For older patients who do require the treatment, “it is reasonable to focus on using the lowest effective dose, ensuring adequate dietary calcium intake, and adding calcium supplements when necessary,” they added.
In an editorial comment accompanying this report, Dr. Mitchell H. Katz of the San Francisco Department of Public Health characterized the increases in nonhip fractures as “modest” but said that PPIs are so widely used that those modest increases “add up to a lot of morbidity on a population level” (Arch. Intern. Med. 2010;170:747-8).
“We should offer treatments other than PPIs for functional dyspepsia, prescribe short courses of PPI treatment (after disclosure of possible risks and benefits), and consider a trial of discontinuing PPI therapy in patients who are asymptomatic.

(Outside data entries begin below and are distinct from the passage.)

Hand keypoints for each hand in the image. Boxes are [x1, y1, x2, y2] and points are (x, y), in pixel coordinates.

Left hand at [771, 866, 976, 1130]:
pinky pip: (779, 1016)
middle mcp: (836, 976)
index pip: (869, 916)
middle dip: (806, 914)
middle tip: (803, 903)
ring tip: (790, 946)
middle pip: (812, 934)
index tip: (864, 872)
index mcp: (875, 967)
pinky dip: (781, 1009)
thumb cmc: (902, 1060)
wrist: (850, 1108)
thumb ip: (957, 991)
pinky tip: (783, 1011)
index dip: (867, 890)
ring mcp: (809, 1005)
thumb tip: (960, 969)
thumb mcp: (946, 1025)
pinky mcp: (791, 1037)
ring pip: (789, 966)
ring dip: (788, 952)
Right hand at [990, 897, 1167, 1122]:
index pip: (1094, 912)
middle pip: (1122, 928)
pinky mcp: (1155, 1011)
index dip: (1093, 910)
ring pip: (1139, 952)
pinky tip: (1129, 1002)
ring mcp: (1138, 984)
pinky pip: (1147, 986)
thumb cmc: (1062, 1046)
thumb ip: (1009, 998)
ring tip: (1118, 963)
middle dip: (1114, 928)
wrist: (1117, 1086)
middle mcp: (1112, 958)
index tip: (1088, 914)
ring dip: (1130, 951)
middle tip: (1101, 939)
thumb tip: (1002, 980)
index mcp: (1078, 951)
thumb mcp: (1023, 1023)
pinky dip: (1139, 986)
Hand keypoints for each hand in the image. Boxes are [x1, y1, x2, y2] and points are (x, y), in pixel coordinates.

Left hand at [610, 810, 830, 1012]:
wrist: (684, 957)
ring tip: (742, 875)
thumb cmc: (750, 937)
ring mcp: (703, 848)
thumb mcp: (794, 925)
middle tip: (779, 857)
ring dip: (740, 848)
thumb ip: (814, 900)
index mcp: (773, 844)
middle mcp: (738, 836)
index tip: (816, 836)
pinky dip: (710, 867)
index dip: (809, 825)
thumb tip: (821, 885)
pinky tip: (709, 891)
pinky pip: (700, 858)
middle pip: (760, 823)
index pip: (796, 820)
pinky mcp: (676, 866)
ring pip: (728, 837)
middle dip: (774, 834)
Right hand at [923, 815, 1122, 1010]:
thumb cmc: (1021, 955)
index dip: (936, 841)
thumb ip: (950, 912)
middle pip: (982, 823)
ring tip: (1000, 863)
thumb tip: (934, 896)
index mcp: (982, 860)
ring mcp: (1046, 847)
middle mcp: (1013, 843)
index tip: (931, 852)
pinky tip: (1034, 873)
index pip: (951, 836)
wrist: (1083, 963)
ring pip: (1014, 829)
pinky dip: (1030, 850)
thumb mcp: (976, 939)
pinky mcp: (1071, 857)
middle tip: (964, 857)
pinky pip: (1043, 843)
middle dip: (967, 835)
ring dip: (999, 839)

“Once our patients fully appreciate the adverse effects of PPIs, they themselves may prefer other treatments, including tincture of time”; behavioral changes such as eating smaller meals, losing weight, quitting smoking, and reducing stress; and nonmedical interventions such as raising the head of the bed, Dr. Katz said.
The WHI Program was funded by the National Heart, Lung, and Blood Institute.
Dr. Gray reported no financial conflicts of interest. Her associate, Andrea Z. LaCroix, Ph.D., reported ties to Pfizer Inc., Procter & Gamble Co., and Sanofi-Aventis. Dr. Katz is an independent consultant for Health Management Associates.